When I get a new product, it’s hard not to invest directly and start exploring. After I wrote some product manuals a day, I tend to read them before the actual setup, but I seem to have a psychological barrier when watching the installation video. This is the case here, I have to say that the setup tutorial video on the FreeX website is mandatory, because the only description in the box is the card with the URL. I didn’t initially and wish I had.
As mentioned in the setup, the process of setting it up for Wifi involves printing out a label with detailed information. I ended up with 10 or more of them, and some blanks. It’s not a big deal, but it’s annoying. After watching the video, I am sure I can avoid this situation. Now that I have confessed, let’s continue.
Once set up, FreeX printers are very simple and fast to use. I still buy more than I sell on eBay, but now is the time to uninstall something, self-adhesive labels will definitely help simplify the process. It’s really easy, just make sure I tell eBay that the label I need to print is 4×6, then click Print on the dialog box, tear off the label and pat it on the box. complete!
This is how the print dialog on MacOS 11.4 Big Sur looks like…
As with any printer, double check that you have selected the correct printer, selected the correct size, and you have not printed 80 pages instead of the 1 page you need. This is the key thing you want to check before clicking to print. This is an example label, and it still thinks I printed it on letter-sized paper.
The print is very clear and deep enough. It is also very durable and will not stain. There is absolutely nothing like the thermal image of Chuck E. Cheese. I really like this, I don’t have to worry about the amount of ink, or remember to change from the carton to the flat adhesive label but then forget to cancel the exchange and end up with peeling and pasting documents that I don’t need.

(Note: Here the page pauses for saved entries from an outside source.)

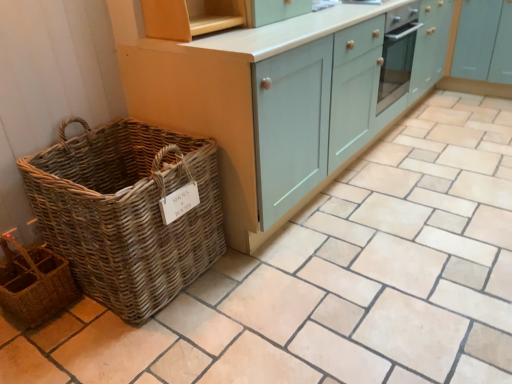
Locate an element on the screen. The height and width of the screenshot is (384, 512). free spot to the right of rustic wicker basket at lower left is located at coordinates (87, 324).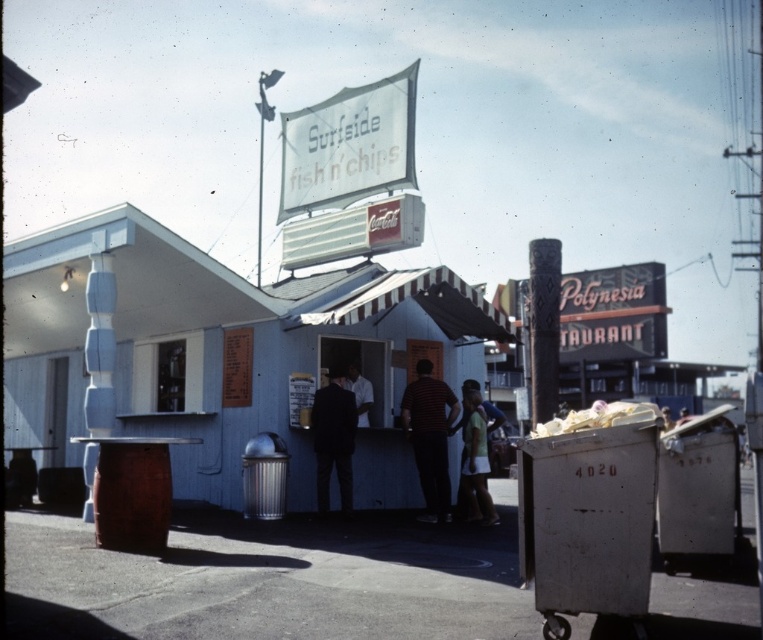
From the picture: Which is below, striped shirt at center or white matte shirt at center?

striped shirt at center

Does point (438, 515) come farther from viewer compared to point (361, 376)?

That is False.

Who is more forward, (446, 499) or (359, 406)?

Point (446, 499)

The image size is (763, 640). Identify the location of striped shirt at center. (430, 436).

Does dark blue suit at center have a greater height compared to white matte shirt at center?

Yes, dark blue suit at center is taller than white matte shirt at center.

Does dark blue suit at center have a greater width compared to white matte shirt at center?

Yes.

Who is more forward, (327,449) or (365,394)?

Point (327,449)

Identify the location of dark blue suit at center. The width and height of the screenshot is (763, 640). (333, 438).

Between striped shirt at center and dark blue suit at center, which one has less height?

dark blue suit at center

Does striped shirt at center have a lesser width compared to dark blue suit at center?

No.

Between point (419, 426) and point (330, 397), which one is positioned in front?

Point (330, 397)

The image size is (763, 640). I want to click on striped shirt at center, so click(430, 436).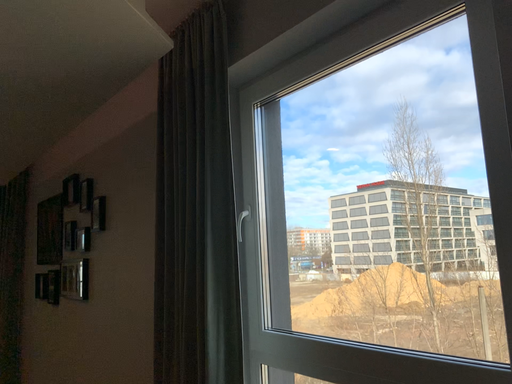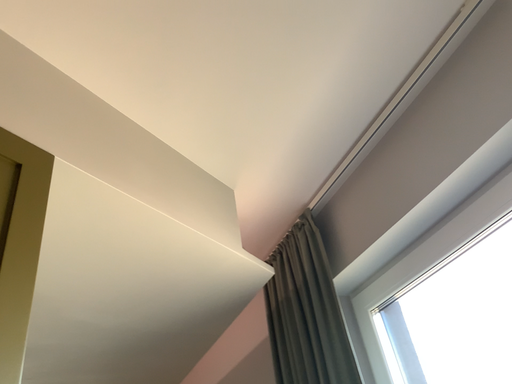
Question: Which way did the camera rotate in the video?

Choices:
 (A) rotated right
 (B) rotated left

Answer: (B)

The footprint is very small, especially when you run a roll of labels in the printer. If fed from behind, the depth will be doubled, or even more.
It will also support batch printing, so as long as you trust you to put the correct label on the correct box, you can knock out all the labels at once.
what do I like
- Dedicated label printing
- Thermal printing, no ink, no ink cartridges
- Large rolls that can hold up to 600 labels
What will i change
- A dozen tags are included to cover the Wifi settings, allowing users to discover that they need to order tags while still being able to ship one or two boxes.
- A smarter installation application that prefers to scan Wifi and protocols
- It feels a bit expensive, but it depends on the quantity you print, and absolutely no ink is needed to offset it
You have to do your own cost/benefit analysis, but if you are printing a large number of shipping labels, or want to label every trash can in the garage, this may be the solution you are looking for. It does not take up much space, and if needed, WiFi can be easily downgraded to a remote counter near the back door. This is a cunning, one-trick pony, it does exactly what it says, and it does a good job.